Copy the entries exactly. Leave out any pictures.

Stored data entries
*** Block opens ***

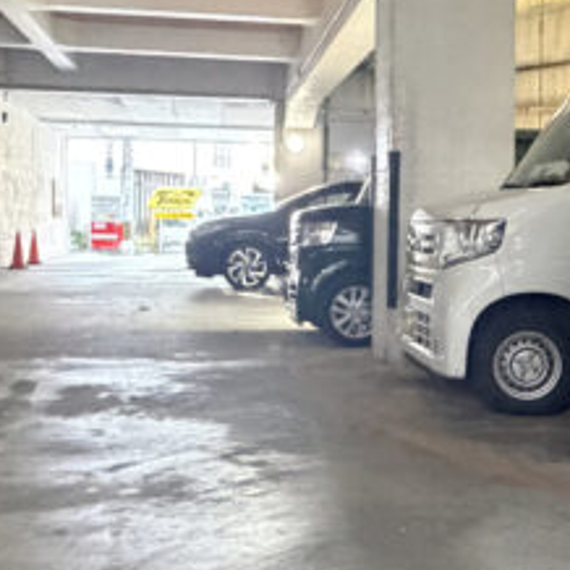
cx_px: 468
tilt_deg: -1.8
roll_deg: -0.7
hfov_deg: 28.8
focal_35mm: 58
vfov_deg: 29.5
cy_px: 275
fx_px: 1081
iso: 1000
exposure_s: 1/60
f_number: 2.2
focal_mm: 2.22
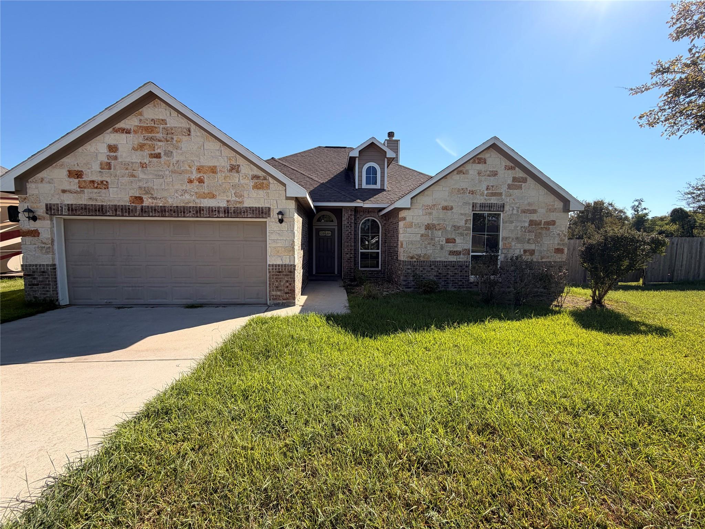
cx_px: 352
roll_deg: -0.4
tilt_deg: -4.1
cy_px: 264
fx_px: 285
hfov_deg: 102.1
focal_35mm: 14
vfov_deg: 85.7
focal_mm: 2.22
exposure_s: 1/770
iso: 20
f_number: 2.2
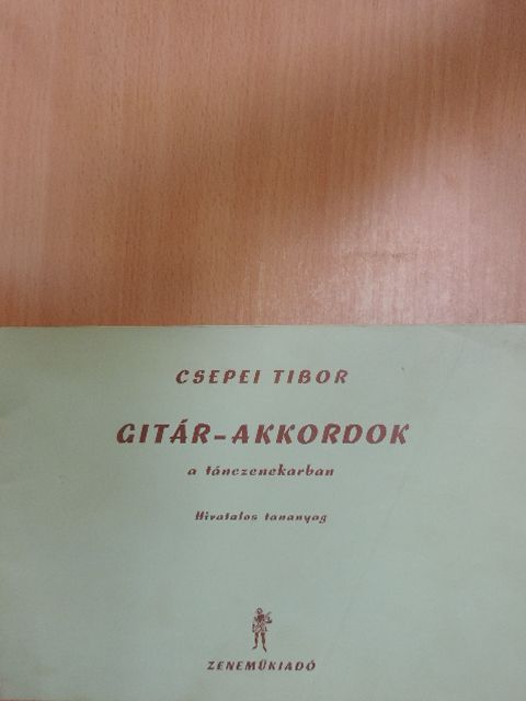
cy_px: 350
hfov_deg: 42.9
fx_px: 669
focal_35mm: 33
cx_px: 263
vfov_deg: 55.4
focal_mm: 5.8
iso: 560
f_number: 3.2
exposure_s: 1/80
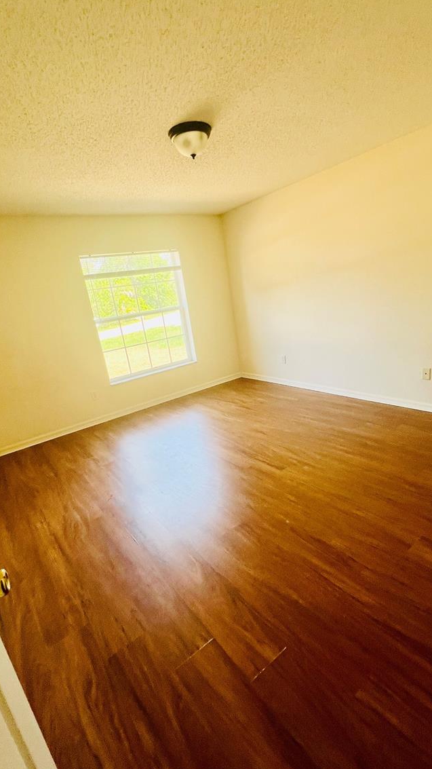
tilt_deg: -16.5
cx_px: 225
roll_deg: +4.9
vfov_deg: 103.0
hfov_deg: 70.5
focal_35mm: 15
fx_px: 306
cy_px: 392
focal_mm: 1.57
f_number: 1.8
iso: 80
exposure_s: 1/99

*** Block closes ***

■ OUTPUT:
cx_px: 468
tilt_deg: -1.8
roll_deg: -0.7
hfov_deg: 28.8
focal_35mm: 58
vfov_deg: 29.5
cy_px: 275
fx_px: 1081
iso: 1000
exposure_s: 1/60
f_number: 2.2
focal_mm: 2.22
cx_px: 352
roll_deg: -0.4
tilt_deg: -4.1
cy_px: 264
fx_px: 285
hfov_deg: 102.1
focal_35mm: 14
vfov_deg: 85.7
focal_mm: 2.22
exposure_s: 1/770
iso: 20
f_number: 2.2
cy_px: 350
hfov_deg: 42.9
fx_px: 669
focal_35mm: 33
cx_px: 263
vfov_deg: 55.4
focal_mm: 5.8
iso: 560
f_number: 3.2
exposure_s: 1/80
tilt_deg: -16.5
cx_px: 225
roll_deg: +4.9
vfov_deg: 103.0
hfov_deg: 70.5
focal_35mm: 15
fx_px: 306
cy_px: 392
focal_mm: 1.57
f_number: 1.8
iso: 80
exposure_s: 1/99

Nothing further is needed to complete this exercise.